- _Exercise goal_
Search through the entries for the word "install" and copy every line that has it.

Saved data entries:
────
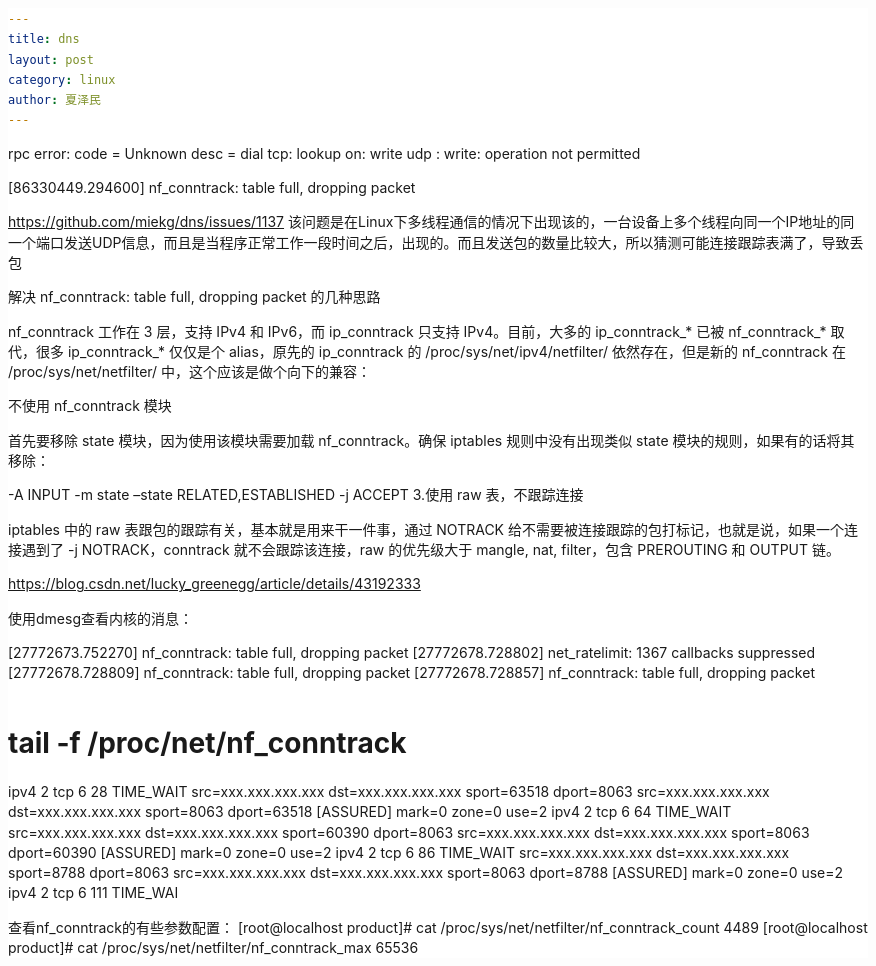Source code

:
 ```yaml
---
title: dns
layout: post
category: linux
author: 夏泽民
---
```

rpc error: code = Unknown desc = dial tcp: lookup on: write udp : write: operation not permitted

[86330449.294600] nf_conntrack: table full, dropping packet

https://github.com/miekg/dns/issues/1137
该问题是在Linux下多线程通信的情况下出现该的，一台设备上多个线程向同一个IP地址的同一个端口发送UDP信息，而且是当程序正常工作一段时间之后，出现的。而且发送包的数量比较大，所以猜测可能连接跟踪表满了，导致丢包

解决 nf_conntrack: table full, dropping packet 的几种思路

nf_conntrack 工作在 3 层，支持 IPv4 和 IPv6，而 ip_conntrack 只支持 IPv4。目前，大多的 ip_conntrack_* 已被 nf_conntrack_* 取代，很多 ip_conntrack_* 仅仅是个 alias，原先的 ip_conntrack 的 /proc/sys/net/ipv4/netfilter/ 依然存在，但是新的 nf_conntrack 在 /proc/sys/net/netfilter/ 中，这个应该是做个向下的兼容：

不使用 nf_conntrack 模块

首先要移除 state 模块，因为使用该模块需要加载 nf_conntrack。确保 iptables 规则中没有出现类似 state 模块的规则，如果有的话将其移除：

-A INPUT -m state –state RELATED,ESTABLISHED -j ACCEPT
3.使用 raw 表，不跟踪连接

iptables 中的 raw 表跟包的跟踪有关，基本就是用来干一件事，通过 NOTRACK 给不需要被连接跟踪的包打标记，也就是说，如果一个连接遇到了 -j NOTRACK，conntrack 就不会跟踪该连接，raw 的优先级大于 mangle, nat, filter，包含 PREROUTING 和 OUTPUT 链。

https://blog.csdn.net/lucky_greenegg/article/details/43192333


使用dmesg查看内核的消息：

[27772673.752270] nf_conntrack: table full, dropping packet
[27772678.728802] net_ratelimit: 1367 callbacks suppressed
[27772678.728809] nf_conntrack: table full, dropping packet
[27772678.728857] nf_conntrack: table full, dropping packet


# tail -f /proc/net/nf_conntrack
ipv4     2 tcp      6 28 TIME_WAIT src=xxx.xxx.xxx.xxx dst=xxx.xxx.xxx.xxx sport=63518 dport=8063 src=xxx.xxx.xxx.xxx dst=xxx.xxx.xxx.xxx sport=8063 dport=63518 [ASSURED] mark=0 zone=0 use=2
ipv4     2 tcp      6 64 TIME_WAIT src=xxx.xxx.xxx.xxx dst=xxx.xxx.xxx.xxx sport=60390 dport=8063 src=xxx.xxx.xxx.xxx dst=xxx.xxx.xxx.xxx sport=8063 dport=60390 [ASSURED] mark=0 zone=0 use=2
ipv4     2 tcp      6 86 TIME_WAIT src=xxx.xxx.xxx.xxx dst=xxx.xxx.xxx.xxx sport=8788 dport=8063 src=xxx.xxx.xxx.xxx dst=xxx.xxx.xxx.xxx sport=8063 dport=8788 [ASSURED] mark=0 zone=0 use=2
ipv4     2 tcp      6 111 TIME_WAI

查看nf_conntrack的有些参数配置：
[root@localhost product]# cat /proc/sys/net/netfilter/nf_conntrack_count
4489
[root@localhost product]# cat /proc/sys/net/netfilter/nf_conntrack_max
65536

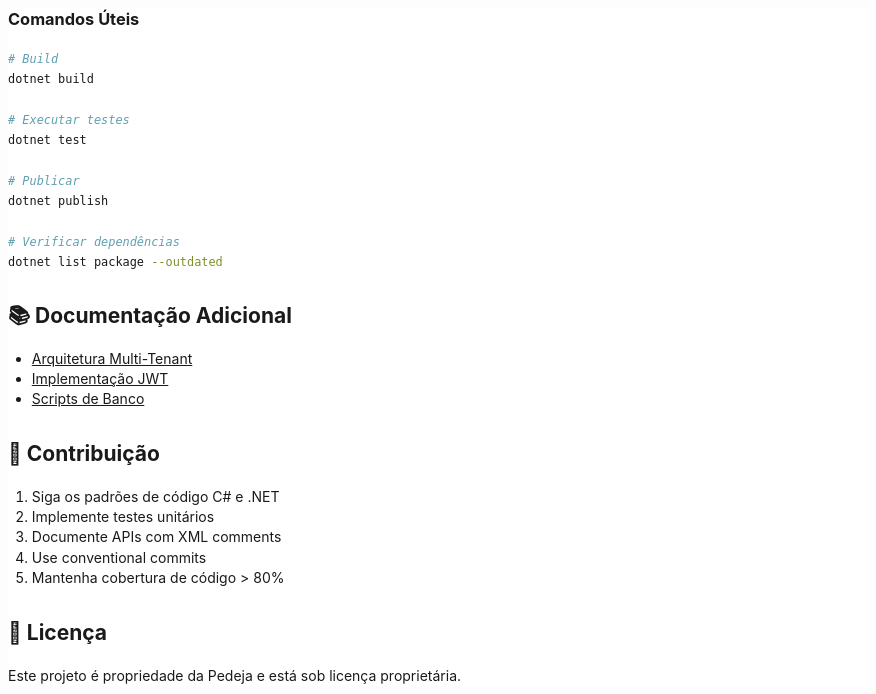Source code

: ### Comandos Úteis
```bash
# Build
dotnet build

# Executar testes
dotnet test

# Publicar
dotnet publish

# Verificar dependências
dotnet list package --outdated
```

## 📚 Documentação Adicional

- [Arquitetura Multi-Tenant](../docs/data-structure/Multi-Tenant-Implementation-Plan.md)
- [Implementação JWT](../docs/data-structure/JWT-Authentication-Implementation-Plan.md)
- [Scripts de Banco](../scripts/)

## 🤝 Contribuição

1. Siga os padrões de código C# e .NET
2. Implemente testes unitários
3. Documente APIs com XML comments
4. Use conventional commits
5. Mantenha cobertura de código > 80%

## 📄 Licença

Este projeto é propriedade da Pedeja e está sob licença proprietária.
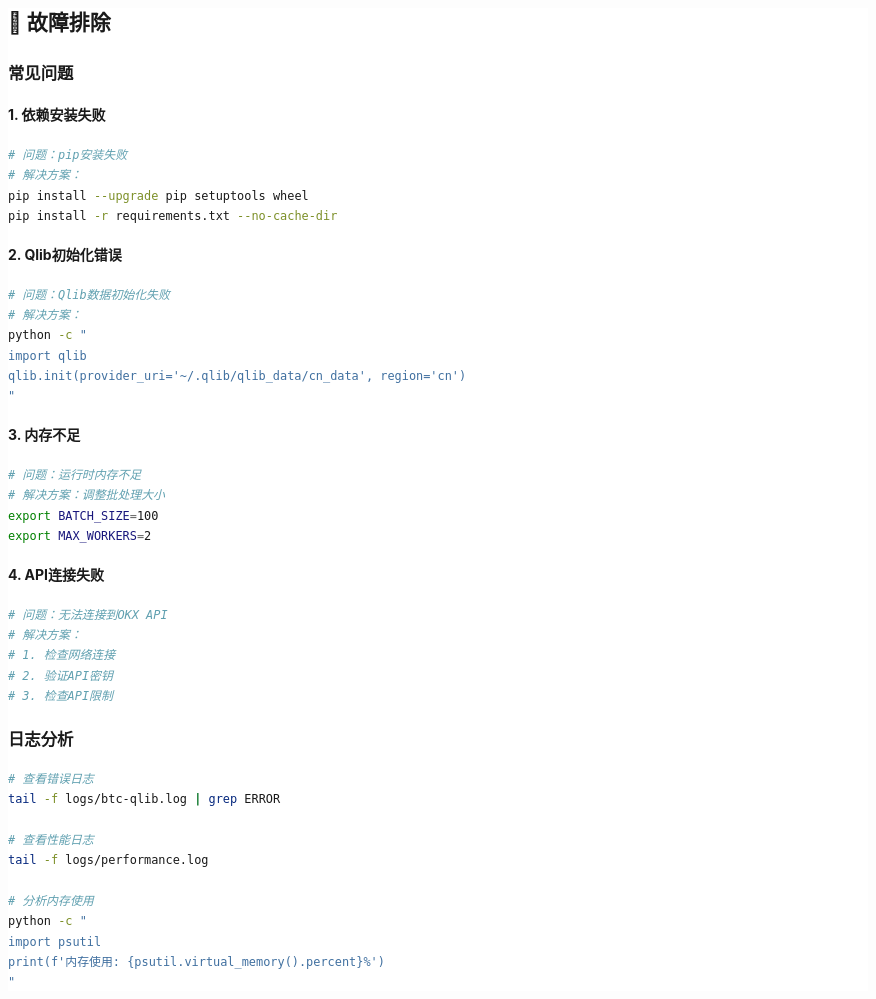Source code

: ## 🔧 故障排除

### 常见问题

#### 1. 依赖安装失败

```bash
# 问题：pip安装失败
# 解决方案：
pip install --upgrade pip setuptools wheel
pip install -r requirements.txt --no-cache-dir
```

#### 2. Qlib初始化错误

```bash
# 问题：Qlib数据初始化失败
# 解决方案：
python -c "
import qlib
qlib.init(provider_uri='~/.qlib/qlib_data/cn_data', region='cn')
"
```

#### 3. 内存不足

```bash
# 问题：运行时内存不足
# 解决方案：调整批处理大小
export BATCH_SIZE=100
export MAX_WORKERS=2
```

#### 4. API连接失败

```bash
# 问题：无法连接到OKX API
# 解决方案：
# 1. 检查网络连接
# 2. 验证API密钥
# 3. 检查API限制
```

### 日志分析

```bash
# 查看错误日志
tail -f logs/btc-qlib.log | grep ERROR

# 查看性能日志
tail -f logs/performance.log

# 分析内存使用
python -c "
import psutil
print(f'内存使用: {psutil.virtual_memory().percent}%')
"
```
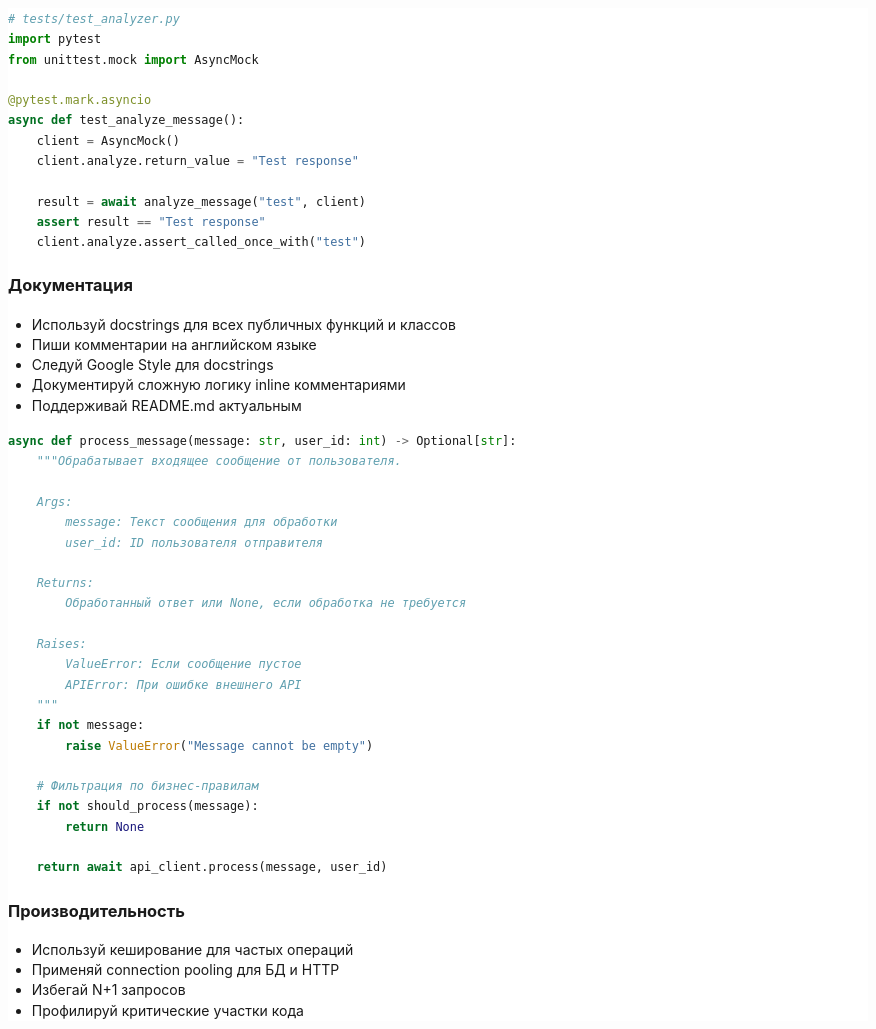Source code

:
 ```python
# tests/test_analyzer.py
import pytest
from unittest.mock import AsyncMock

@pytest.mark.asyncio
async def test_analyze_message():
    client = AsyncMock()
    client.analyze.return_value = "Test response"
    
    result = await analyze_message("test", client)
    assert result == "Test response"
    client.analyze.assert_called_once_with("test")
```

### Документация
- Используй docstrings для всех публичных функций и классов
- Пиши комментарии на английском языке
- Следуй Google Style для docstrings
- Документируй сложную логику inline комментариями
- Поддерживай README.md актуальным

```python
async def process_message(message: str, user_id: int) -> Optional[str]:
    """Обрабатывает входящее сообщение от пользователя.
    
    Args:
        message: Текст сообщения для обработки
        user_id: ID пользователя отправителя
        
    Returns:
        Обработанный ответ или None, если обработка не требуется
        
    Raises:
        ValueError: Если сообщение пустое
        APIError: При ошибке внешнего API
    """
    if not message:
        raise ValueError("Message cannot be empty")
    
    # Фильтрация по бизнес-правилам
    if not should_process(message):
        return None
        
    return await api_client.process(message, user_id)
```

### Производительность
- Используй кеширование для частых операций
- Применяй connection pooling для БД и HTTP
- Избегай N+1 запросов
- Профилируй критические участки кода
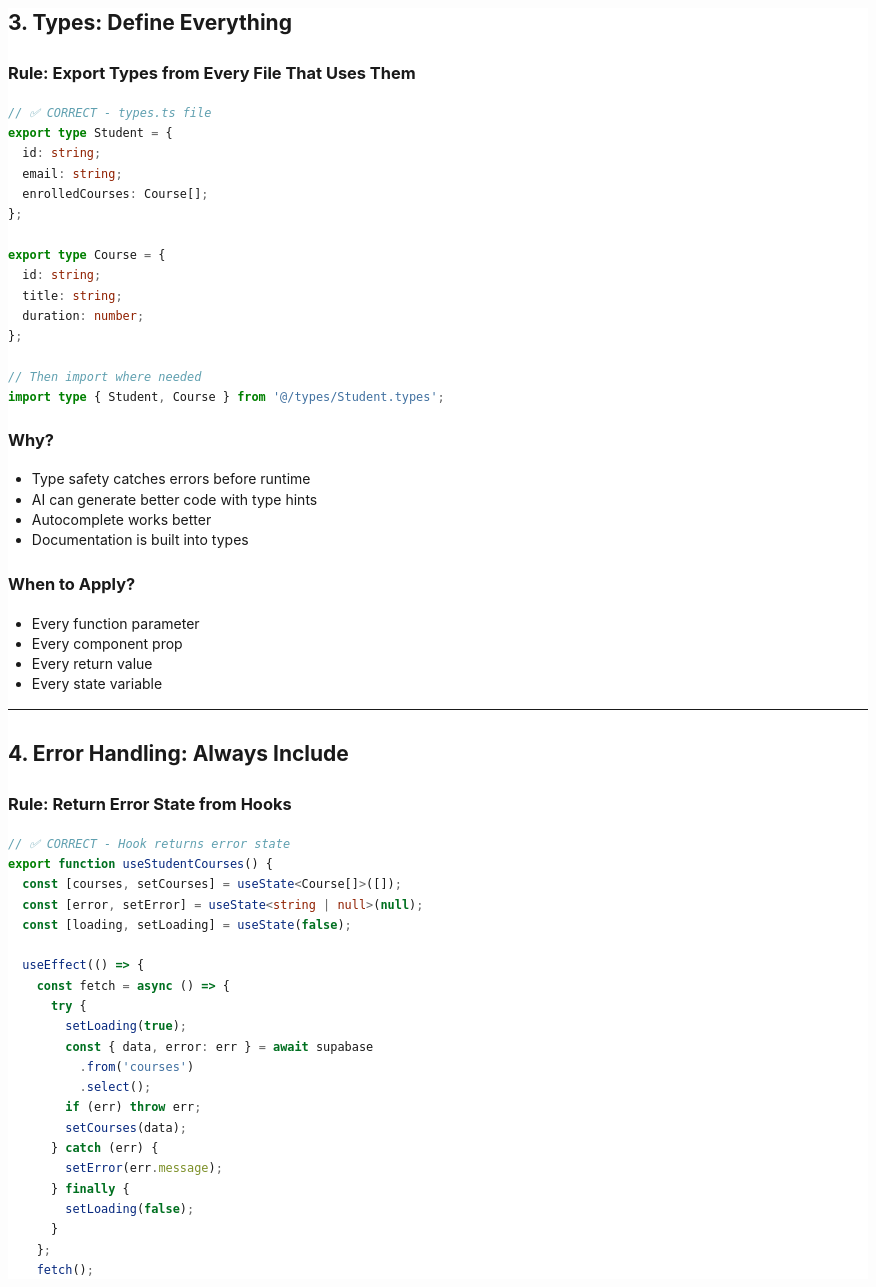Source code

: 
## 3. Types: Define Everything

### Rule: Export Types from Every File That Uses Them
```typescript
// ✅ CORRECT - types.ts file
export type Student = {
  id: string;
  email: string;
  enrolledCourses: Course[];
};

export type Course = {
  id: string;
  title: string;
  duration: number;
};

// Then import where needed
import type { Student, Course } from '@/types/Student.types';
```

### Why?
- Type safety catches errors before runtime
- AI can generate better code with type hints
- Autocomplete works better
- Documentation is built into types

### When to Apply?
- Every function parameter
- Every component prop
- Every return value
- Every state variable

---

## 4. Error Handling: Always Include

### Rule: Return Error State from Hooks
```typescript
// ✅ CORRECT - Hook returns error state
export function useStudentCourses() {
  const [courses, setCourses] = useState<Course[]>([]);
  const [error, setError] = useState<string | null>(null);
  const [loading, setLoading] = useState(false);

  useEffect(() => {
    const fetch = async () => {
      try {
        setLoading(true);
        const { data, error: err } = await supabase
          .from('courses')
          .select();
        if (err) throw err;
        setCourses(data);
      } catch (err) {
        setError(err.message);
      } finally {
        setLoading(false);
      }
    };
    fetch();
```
────
- _Result below_
pip install --upgrade pip setuptools wheel
pip install -r requirements.txt --no-cache-dir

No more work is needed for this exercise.